その後、イベントや結婚式2次会でMCをすることが何度かあって、自分が話すことで会場が沸いてる感じがとても楽しく、「自分に向いているかも」と思いはじめました。ただ当時は家庭の事情もあり、学費も安く資格が取れるということで歯科衛生士の学校に進学し、就職して歯科医院で働いていました。
大きな転機になったのは東日本大震災。ちょうど勤務中に震度6近い揺れがあり、「死ぬ!」と思ったんです…。色々なものが落ちてきたり、倒れてきたりして、完全にスローモーションの世界。そうして死を意識した時に感じたのは、「やっぱりやりたいことをやっておけばよかった!」ということ。それまでにもネットでアナウンサーの募集を調べたりしていましたが、応募条件を満たしていなかったため、踏み出すことが出来なかったんです。でもあの揺れの中で、死を感じた瞬間に人って変わる。その1カ月後には「私、アナウンサーになります!」と宣言していました。

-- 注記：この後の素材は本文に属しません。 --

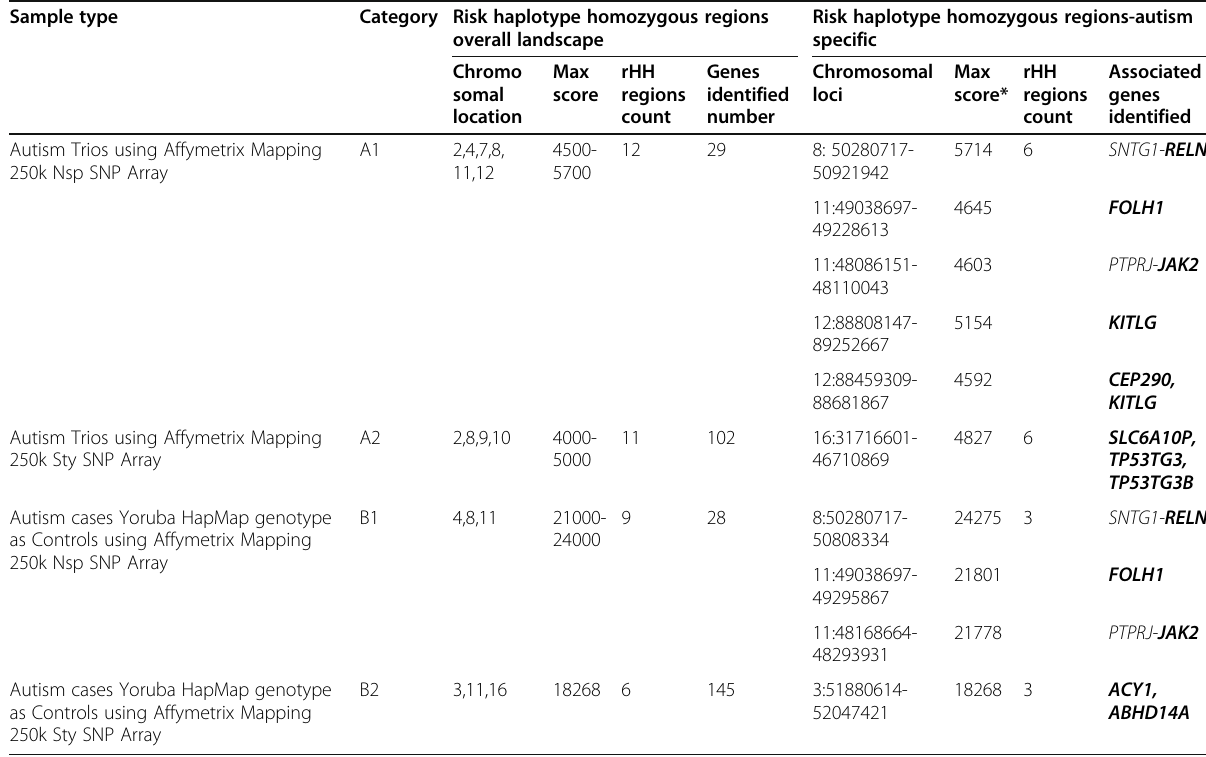
Table 1 Comparative risk homozygous haplotype regions among overall landscape and specific to autism Sample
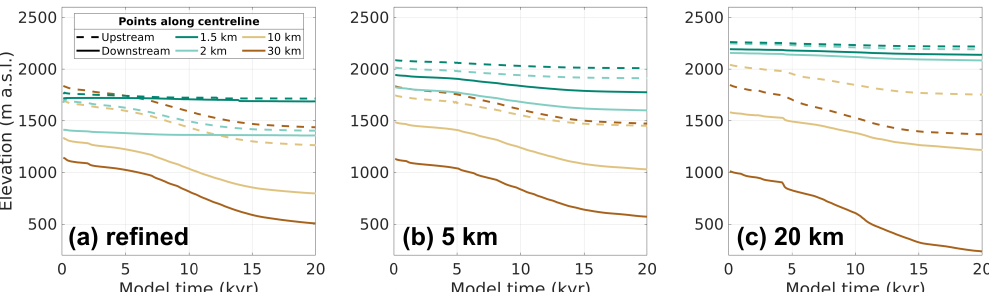
Figure 10. Evolution of the ice surface at equidistant points up- and downstream of the nunatak summit along the centreline (cf. Fig. 5c, d) in control runs with one nunatak with (a) the refined mesh (first presented in Fig. 5c), (b) the 5km regular mesh, and (c) the 20km regular mesh. Complementing Fig. 9, this figure shows that different estimates of surface elevation in the coarser-mesh experiments also affect how elevation evolves as the ice thins and therefore the resulting thinning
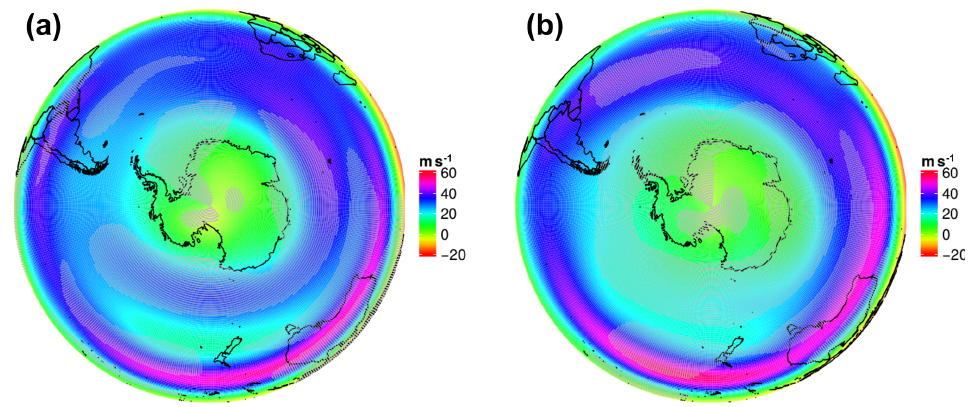
Figure 5. Positive (a) and negative (b) composites of the PSI (PC2–PC3) index in 200hPa zonal wind. Gray dotted areas are significant at the α = 1% level.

そうして無事アナウンサーになって嬉しかったのは、春高バレーの時のとちぎテレビのアナウンサーさんとの再会。「あのバレー部の子だね!」と覚えていてくれたんです!「あの時のことがきっかけでアナウンサーを目指すようになりました」と、伝えることが出来ました。それだけ選手のことを覚えているって凄い。私もそうなりたいです。
山口あやの「技」:
現場で育んだアドリブ力。その原点はサーキットと歯科医院
大震災後、アナウンサーになるために行動しはじめたのが25歳の時。「とにかく時間がない!早く吸収しなきゃ!」と考えて、まずツインリンクもてぎのイメージガールである「ツインリンクもてぎエンジェル」のオーディションを受けました。世界的なレースもあるし、地元のラジオ局・テレビ局に生放送の番組も持っているので、ここならメディアへの出演経験が積めて、世界的なイベントにも関われて、一石三鳥だなと。無事合格し、3年間エンジェルとして活動することになりました。のちのち先輩に聞いても、やっぱり場数をこなすのが一番だと言われたので、エンジェルになったのは大正解でしたね。その後は本当にラッキーで、エンジェル時代にイベントでお会いした方が覚えていてくれたり、SNSで声をかけて頂いたり、ご縁や周りに助けられながら色々な経験をさせてもらっています。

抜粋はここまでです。